Which lines in the listing below contain "guestHandlingDomain"? Copy each of them.
### Exercise material ###
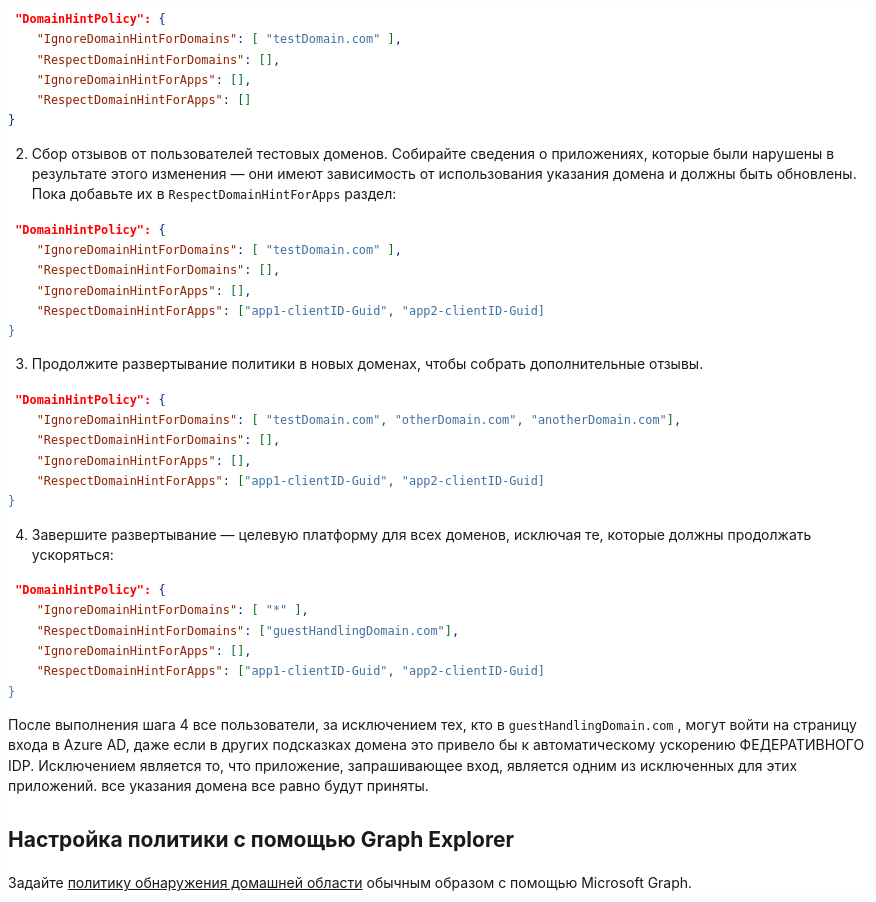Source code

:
 ```json
 "DomainHintPolicy": { 
    "IgnoreDomainHintForDomains": [ "testDomain.com" ], 
    "RespectDomainHintForDomains": [], 
    "IgnoreDomainHintForApps": [], 
    "RespectDomainHintForApps": [] 
} 
```

2. Сбор отзывов от пользователей тестовых доменов. Собирайте сведения о приложениях, которые были нарушены в результате этого изменения — они имеют зависимость от использования указания домена и должны быть обновлены. Пока добавьте их в `RespectDomainHintForApps` раздел:

```json
 "DomainHintPolicy": { 
    "IgnoreDomainHintForDomains": [ "testDomain.com" ], 
    "RespectDomainHintForDomains": [], 
    "IgnoreDomainHintForApps": [], 
    "RespectDomainHintForApps": ["app1-clientID-Guid", "app2-clientID-Guid] 
} 
```

3. Продолжите развертывание политики в новых доменах, чтобы собрать дополнительные отзывы.

```json
 "DomainHintPolicy": { 
    "IgnoreDomainHintForDomains": [ "testDomain.com", "otherDomain.com", "anotherDomain.com"], 
    "RespectDomainHintForDomains": [], 
    "IgnoreDomainHintForApps": [], 
    "RespectDomainHintForApps": ["app1-clientID-Guid", "app2-clientID-Guid] 
} 
```

4. Завершите развертывание — целевую платформу для всех доменов, исключая те, которые должны продолжать ускоряться:

```json
 "DomainHintPolicy": { 
    "IgnoreDomainHintForDomains": [ "*" ], 
    "RespectDomainHintForDomains": ["guestHandlingDomain.com"], 
    "IgnoreDomainHintForApps": [], 
    "RespectDomainHintForApps": ["app1-clientID-Guid", "app2-clientID-Guid] 
} 
```

После выполнения шага 4 все пользователи, за исключением тех, кто в `guestHandlingDomain.com` , могут войти на страницу входа в Azure AD, даже если в других подсказках домена это привело бы к автоматическому ускорению ФЕДЕРАТИВНОГО IDP.  Исключением является то, что приложение, запрашивающее вход, является одним из исключенных для этих приложений. все указания домена все равно будут приняты.

## <a name="configuring-policy-through-graph-explorer"></a>Настройка политики с помощью Graph Explorer

Задайте [политику обнаружения домашней области](https://docs.microsoft.com/graph/api/resources/homeRealmDiscoveryPolicy) обычным образом с помощью Microsoft Graph.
###
Response to this task:
    "RespectDomainHintForDomains": ["guestHandlingDomain.com"], 
После выполнения шага 4 все пользователи, за исключением тех, кто в `guestHandlingDomain.com` , могут войти на страницу входа в Azure AD, даже если в других подсказках домена это привело бы к автоматическому ускорению ФЕДЕРАТИВНОГО IDP.  Исключением является то, что приложение, запрашивающее вход, является одним из исключенных для этих приложений. все указания домена все равно будут приняты.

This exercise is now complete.